-- Task directions --
Render every one of the rows below as a Markdown table with two columns, Number and Text. Put a running number in Number and the line itself in Text, leaving out blank lines.

====== Provided data

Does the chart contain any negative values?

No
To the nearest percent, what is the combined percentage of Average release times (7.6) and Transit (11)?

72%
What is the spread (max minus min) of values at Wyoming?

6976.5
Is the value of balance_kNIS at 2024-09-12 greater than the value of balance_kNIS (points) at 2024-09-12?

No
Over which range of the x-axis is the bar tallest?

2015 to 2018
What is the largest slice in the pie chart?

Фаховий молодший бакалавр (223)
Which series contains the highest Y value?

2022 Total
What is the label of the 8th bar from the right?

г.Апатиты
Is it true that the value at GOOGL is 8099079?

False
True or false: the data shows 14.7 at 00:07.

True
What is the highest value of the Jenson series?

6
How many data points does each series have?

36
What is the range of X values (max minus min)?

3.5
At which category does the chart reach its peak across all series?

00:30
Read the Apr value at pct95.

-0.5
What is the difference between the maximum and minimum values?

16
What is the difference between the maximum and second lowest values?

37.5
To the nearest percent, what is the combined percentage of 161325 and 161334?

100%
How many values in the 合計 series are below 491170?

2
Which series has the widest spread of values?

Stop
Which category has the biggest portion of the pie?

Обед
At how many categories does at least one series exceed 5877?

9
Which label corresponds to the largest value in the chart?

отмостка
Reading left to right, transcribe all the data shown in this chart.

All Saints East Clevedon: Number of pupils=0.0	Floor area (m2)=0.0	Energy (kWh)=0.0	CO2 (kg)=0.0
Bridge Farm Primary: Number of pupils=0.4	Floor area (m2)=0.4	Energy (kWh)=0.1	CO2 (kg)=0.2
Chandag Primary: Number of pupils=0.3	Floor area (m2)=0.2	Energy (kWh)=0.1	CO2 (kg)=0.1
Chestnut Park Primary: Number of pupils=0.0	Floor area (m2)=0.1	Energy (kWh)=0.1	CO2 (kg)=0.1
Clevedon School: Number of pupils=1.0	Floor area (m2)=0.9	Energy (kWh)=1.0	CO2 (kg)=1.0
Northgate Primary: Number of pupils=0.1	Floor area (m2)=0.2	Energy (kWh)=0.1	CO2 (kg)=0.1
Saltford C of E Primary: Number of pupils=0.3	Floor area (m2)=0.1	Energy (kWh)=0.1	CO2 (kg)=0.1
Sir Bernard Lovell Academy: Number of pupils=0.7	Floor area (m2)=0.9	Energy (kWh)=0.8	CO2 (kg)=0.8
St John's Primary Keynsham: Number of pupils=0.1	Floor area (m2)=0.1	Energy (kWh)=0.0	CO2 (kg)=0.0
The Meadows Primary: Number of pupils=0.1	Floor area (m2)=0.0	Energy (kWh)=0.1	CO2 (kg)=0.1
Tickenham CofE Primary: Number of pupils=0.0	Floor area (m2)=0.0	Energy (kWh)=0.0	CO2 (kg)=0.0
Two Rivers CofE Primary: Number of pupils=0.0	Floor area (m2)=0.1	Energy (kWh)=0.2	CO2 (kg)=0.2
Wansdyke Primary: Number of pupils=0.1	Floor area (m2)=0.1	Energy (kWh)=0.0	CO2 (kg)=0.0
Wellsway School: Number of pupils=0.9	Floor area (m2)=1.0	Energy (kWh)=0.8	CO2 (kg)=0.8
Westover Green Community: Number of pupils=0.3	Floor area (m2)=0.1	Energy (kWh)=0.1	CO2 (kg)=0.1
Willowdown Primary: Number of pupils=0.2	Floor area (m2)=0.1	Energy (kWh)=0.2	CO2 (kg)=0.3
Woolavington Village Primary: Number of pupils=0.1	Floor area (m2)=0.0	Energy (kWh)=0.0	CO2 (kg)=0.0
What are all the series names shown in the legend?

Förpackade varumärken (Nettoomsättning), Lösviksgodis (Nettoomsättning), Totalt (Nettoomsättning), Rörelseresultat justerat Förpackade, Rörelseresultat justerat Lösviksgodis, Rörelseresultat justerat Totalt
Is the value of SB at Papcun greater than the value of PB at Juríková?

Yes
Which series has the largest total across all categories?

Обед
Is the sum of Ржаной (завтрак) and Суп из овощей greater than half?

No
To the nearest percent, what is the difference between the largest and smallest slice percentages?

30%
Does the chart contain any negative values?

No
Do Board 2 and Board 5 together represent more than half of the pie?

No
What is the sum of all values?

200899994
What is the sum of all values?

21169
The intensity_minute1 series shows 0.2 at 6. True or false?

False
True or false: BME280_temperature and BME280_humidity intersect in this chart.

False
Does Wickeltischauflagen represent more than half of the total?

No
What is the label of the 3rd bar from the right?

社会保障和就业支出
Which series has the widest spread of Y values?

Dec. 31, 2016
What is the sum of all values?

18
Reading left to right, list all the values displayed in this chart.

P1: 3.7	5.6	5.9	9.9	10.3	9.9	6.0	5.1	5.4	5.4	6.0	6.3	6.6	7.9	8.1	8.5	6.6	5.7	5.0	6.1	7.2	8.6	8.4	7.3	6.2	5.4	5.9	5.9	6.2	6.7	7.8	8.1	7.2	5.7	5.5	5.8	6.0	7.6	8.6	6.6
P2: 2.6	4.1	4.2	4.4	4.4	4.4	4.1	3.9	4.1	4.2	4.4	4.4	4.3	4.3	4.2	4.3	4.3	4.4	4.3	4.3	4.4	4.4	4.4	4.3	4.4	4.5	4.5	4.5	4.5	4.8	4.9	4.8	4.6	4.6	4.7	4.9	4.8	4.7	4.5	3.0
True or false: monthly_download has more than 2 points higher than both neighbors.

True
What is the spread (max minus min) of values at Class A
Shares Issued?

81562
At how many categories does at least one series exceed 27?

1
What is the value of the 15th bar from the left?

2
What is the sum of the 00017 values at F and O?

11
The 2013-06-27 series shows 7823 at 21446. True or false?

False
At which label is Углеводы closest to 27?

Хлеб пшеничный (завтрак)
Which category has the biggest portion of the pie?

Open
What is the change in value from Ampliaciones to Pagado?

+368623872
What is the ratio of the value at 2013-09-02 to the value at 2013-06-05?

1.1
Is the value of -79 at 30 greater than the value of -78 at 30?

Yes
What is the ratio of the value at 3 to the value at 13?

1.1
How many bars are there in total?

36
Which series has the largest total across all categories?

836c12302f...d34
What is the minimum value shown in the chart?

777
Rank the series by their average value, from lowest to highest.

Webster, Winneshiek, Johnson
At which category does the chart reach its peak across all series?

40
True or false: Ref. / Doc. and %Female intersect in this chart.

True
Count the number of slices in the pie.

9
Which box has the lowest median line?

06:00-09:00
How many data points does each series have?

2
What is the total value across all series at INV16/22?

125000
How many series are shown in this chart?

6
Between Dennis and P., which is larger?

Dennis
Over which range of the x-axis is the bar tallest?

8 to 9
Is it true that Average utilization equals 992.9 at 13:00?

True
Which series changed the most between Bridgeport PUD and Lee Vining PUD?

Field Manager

============

-- Solution --
| Number | Text |
|---|---|
| 1 | Does the chart contain any negative values? |
| 2 | No |
| 3 | To the nearest percent, what is the combined percentage of Average release times (7.6) and Transit (11)? |
| 4 | 72% |
| 5 | What is the spread (max minus min) of values at Wyoming? |
| 6 | 6976.5 |
| 7 | Is the value of balance_kNIS at 2024-09-12 greater than the value of balance_kNIS (points) at 2024-09-12? |
| 8 | No |
| 9 | Over which range of the x-axis is the bar tallest? |
| 10 | 2015 to 2018 |
| 11 | What is the largest slice in the pie chart? |
| 12 | Фаховий молодший бакалавр (223) |
| 13 | Which series contains the highest Y value? |
| 14 | 2022 Total |
| 15 | What is the label of the 8th bar from the right? |
| 16 | г.Апатиты |
| 17 | Is it true that the value at GOOGL is 8099079? |
| 18 | False |
| 19 | True or false: the data shows 14.7 at 00:07. |
| 20 | True |
| 21 | What is the highest value of the Jenson series? |
| 22 | 6 |
| 23 | How many data points does each series have? |
| 24 | 36 |
| 25 | What is the range of X values (max minus min)? |
| 26 | 3.5 |
| 27 | At which category does the chart reach its peak across all series? |
| 28 | 00:30 |
| 29 | Read the Apr value at pct95. |
| 30 | -0.5 |
| 31 | What is the difference between the maximum and minimum values? |
| 32 | 16 |
| 33 | What is the difference between the maximum and second lowest values? |
| 34 | 37.5 |
| 35 | To the nearest percent, what is the combined percentage of 161325 and 161334? |
| 36 | 100% |
| 37 | How many values in the 合計 series are below 491170? |
| 38 | 2 |
| 39 | Which series has the widest spread of values? |
| 40 | Stop |
| 41 | Which category has the biggest portion of the pie? |
| 42 | Обед |
| 43 | At how many categories does at least one series exceed 5877? |
| 44 | 9 |
| 45 | Which label corresponds to the largest value in the chart? |
| 46 | отмостка |
| 47 | Reading left to right, transcribe all the data shown in this chart. |
| 48 | All Saints East Clevedon: Number of pupils=0.0	Floor area (m2)=0.0	Energy (kWh)=0.0	CO2 (kg)=0.0 |
| 49 | Bridge Farm Primary: Number of pupils=0.4	Floor area (m2)=0.4	Energy (kWh)=0.1	CO2 (kg)=0.2 |
| 50 | Chandag Primary: Number of pupils=0.3	Floor area (m2)=0.2	Energy (kWh)=0.1	CO2 (kg)=0.1 |
| 51 | Chestnut Park Primary: Number of pupils=0.0	Floor area (m2)=0.1	Energy (kWh)=0.1	CO2 (kg)=0.1 |
| 52 | Clevedon School: Number of pupils=1.0	Floor area (m2)=0.9	Energy (kWh)=1.0	CO2 (kg)=1.0 |
| 53 | Northgate Primary: Number of pupils=0.1	Floor area (m2)=0.2	Energy (kWh)=0.1	CO2 (kg)=0.1 |
| 54 | Saltford C of E Primary: Number of pupils=0.3	Floor area (m2)=0.1	Energy (kWh)=0.1	CO2 (kg)=0.1 |
| 55 | Sir Bernard Lovell Academy: Number of pupils=0.7	Floor area (m2)=0.9	Energy (kWh)=0.8	CO2 (kg)=0.8 |
| 56 | St John's Primary Keynsham: Number of pupils=0.1	Floor area (m2)=0.1	Energy (kWh)=0.0	CO2 (kg)=0.0 |
| 57 | The Meadows Primary: Number of pupils=0.1	Floor area (m2)=0.0	Energy (kWh)=0.1	CO2 (kg)=0.1 |
| 58 | Tickenham CofE Primary: Number of pupils=0.0	Floor area (m2)=0.0	Energy (kWh)=0.0	CO2 (kg)=0.0 |
| 59 | Two Rivers CofE Primary: Number of pupils=0.0	Floor area (m2)=0.1	Energy (kWh)=0.2	CO2 (kg)=0.2 |
| 60 | Wansdyke Primary: Number of pupils=0.1	Floor area (m2)=0.1	Energy (kWh)=0.0	CO2 (kg)=0.0 |
| 61 | Wellsway School: Number of pupils=0.9	Floor area (m2)=1.0	Energy (kWh)=0.8	CO2 (kg)=0.8 |
| 62 | Westover Green Community: Number of pupils=0.3	Floor area (m2)=0.1	Energy (kWh)=0.1	CO2 (kg)=0.1 |
| 63 | Willowdown Primary: Number of pupils=0.2	Floor area (m2)=0.1	Energy (kWh)=0.2	CO2 (kg)=0.3 |
| 64 | Woolavington Village Primary: Number of pupils=0.1	Floor area (m2)=0.0	Energy (kWh)=0.0	CO2 (kg)=0.0 |
| 65 | What are all the series names shown in the legend? |
| 66 | Förpackade varumärken (Nettoomsättning), Lösviksgodis (Nettoomsättning), Totalt (Nettoomsättning), Rörelseresultat justerat Förpackade, Rörelseresultat justerat Lösviksgodis, Rörelseresultat justerat Totalt |
| 67 | Is the value of SB at Papcun greater than the value of PB at Juríková? |
| 68 | Yes |
| 69 | Which series has the largest total across all categories? |
| 70 | Обед |
| 71 | Is the sum of Ржаной (завтрак) and Суп из овощей greater than half? |
| 72 | No |
| 73 | To the nearest percent, what is the difference between the largest and smallest slice percentages? |
| 74 | 30% |
| 75 | Does the chart contain any negative values? |
| 76 | No |
| 77 | Do Board 2 and Board 5 together represent more than half of the pie? |
| 78 | No |
| 79 | What is the sum of all values? |
| 80 | 200899994 |
| 81 | What is the sum of all values? |
| 82 | 21169 |
| 83 | The intensity_minute1 series shows 0.2 at 6. True or false? |
| 84 | False |
| 85 | True or false: BME280_temperature and BME280_humidity intersect in this chart. |
| 86 | False |
| 87 | Does Wickeltischauflagen represent more than half of the total? |
| 88 | No |
| 89 | What is the label of the 3rd bar from the right? |
| 90 | 社会保障和就业支出 |
| 91 | Which series has the widest spread of Y values? |
| 92 | Dec. 31, 2016 |
| 93 | What is the sum of all values? |
| 94 | 18 |
| 95 | Reading left to right, list all the values displayed in this chart. |
| 96 | P1: 3.7	5.6	5.9	9.9	10.3	9.9	6.0	5.1	5.4	5.4	6.0	6.3	6.6	7.9	8.1	8.5	6.6	5.7	5.0	6.1	7.2	8.6	8.4	7.3	6.2	5.4	5.9	5.9	6.2	6.7	7.8	8.1	7.2	5.7	5.5	5.8	6.0	7.6	8.6	6.6 |
| 97 | P2: 2.6	4.1	4.2	4.4	4.4	4.4	4.1	3.9	4.1	4.2	4.4	4.4	4.3	4.3	4.2	4.3	4.3	4.4	4.3	4.3	4.4	4.4	4.4	4.3	4.4	4.5	4.5	4.5	4.5	4.8	4.9	4.8	4.6	4.6	4.7	4.9	4.8	4.7	4.5	3.0 |
| 98 | True or false: monthly_download has more than 2 points higher than both neighbors. |
| 99 | True |
| 100 | What is the spread (max minus min) of values at Class A |
| 101 | Shares Issued? |
| 102 | 81562 |
| 103 | At how many categories does at least one series exceed 27? |
| 104 | 1 |
| 105 | What is the value of the 15th bar from the left? |
| 106 | 2 |
| 107 | What is the sum of the 00017 values at F and O? |
| 108 | 11 |
| 109 | The 2013-06-27 series shows 7823 at 21446. True or false? |
| 110 | False |
| 111 | At which label is Углеводы closest to 27? |
| 112 | Хлеб пшеничный (завтрак) |
| 113 | Which category has the biggest portion of the pie? |
| 114 | Open |
| 115 | What is the change in value from Ampliaciones to Pagado? |
| 116 | +368623872 |
| 117 | What is the ratio of the value at 2013-09-02 to the value at 2013-06-05? |
| 118 | 1.1 |
| 119 | Is the value of -79 at 30 greater than the value of -78 at 30? |
| 120 | Yes |
| 121 | What is the ratio of the value at 3 to the value at 13? |
| 122 | 1.1 |
| 123 | How many bars are there in total? |
| 124 | 36 |
| 125 | Which series has the largest total across all categories? |
| 126 | 836c12302f...d34 |
| 127 | What is the minimum value shown in the chart? |
| 128 | 777 |
| 129 | Rank the series by their average value, from lowest to highest. |
| 130 | Webster, Winneshiek, Johnson |
| 131 | At which category does the chart reach its peak across all series? |
| 132 | 40 |
| 133 | True or false: Ref. / Doc. and %Female intersect in this chart. |
| 134 | True |
| 135 | Count the number of slices in the pie. |
| 136 | 9 |
| 137 | Which box has the lowest median line? |
| 138 | 06:00-09:00 |
| 139 | How many data points does each series have? |
| 140 | 2 |
| 141 | What is the total value across all series at INV16/22? |
| 142 | 125000 |
| 143 | How many series are shown in this chart? |
| 144 | 6 |
| 145 | Between Dennis and P., which is larger? |
| 146 | Dennis |
| 147 | Over which range of the x-axis is the bar tallest? |
| 148 | 8 to 9 |
| 149 | Is it true that Average utilization equals 992.9 at 13:00? |
| 150 | True |
| 151 | Which series changed the most between Bridgeport PUD and Lee Vining PUD? |
| 152 | Field Manager |